Gatwick tweeted: "Unconfirmed reports of a drone sighting led to runway suspension for a total of 14 mins. Operations fully resumed and police investigating."
Some flights were diverted, with easyJet, the biggest airline at Gatwick, worst affected. Its flight from Milan to Gatwick was over three hours late after it diverted to Bournemouth. Passengers were told: "We're very sorry that your flight has diverted to Bournemouth because of a drone flying around Gatwick. We plan to fly you to Gatwick soon. We're very sorry for this inconvenience."
The inbound flight from Bodrum in Turkey landed at Southend. Also disrupted were easyJet flights from Naples and Inverness, which diverted to Stansted.
Craig Jenkins was on the flight from Naples when his journey was disrupted. He told the BBC:
"We were crossing over the Channel and it started circling. It did four or five circles, heading further east, before the captain said we were landing at Stansted.
"First, they said Gatwick was closed because of an incident. Then, shortly after, they said it was a drone."
Mr Jenkins added that those onboard were being given a choice between waiting for an hour and flying back to Gatwick or getting off.
"If one person gets off here, all the bags need to get off. There are lots of babies on this flight. I feel for the parents," he added.
An easyJet spokesperso told The Independent: “easyJet can confirm that as a result of an earlier runway closure at London Gatwick Airport four flights were diverted.
“While the circumstances are outside of our control, easyJet apologises for any inconvenience caused.”
BA flight 2575 from Valencia, which was due in at 6.40pm, held for a while then diverted to Bournemouth. It finally arrived at 9.15pm.
Outbound flights were also held up, leading to knock-on delays.

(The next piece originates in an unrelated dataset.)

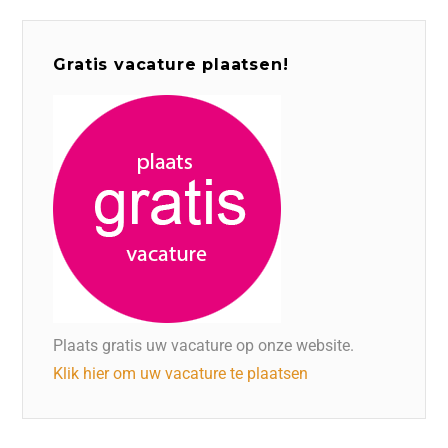
Gratis vacature plaatsen!
Plaats gratis uw vacature op onze website.
Klik hier om uw vacature te plaatsen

Passengers from Aberdeen hoping to be touching down at Gatwick at 10pm will now arrive after 1am.
The longest delay of the evening, four hours, was easyJet’s service from Belfast — but that was because of a technical problem.
If police can trace the drone owner, he or she could be liable for the tens of thousands of pounds that the disruption has cost airlines, as well as criminal prosecution.
Endangering the safety of a plane with a drone is a criminal offence punishable with up to five years in prison.
It is believed that a number of drone owners deliberately fly close to airports, aiming to film close encounters with landing aircraft.
The British Airline Pilots' Association (BALPA) has had a long-running campaign aimed at cracking down on the practice. It tweeted: "Keep your drones away from airports! They are a serious threat to safety if not flown sensibly."
The Civil Aviation Authority's 'Drone Code' says users must not fly their remote-controlled aerial devices near airports or airfields, or close to aircraft.
Endangering the safety of a plane with a drone is a criminal offence with a possible sentence of five years in prison, it warns.
Last July a passenger plane flying near the Shard skyscraper in central London had a "very near miss" with a drone as it approached Heathrow airport, according to a report.
The number of near misses involving drones and aeroplanes quadrupled between 2015 and 2016, according to a report by the UK Airprox Board last year.
Of 23 near misses recorded between April and October last year, 12 were given an A rating of “a serious risk of collision”.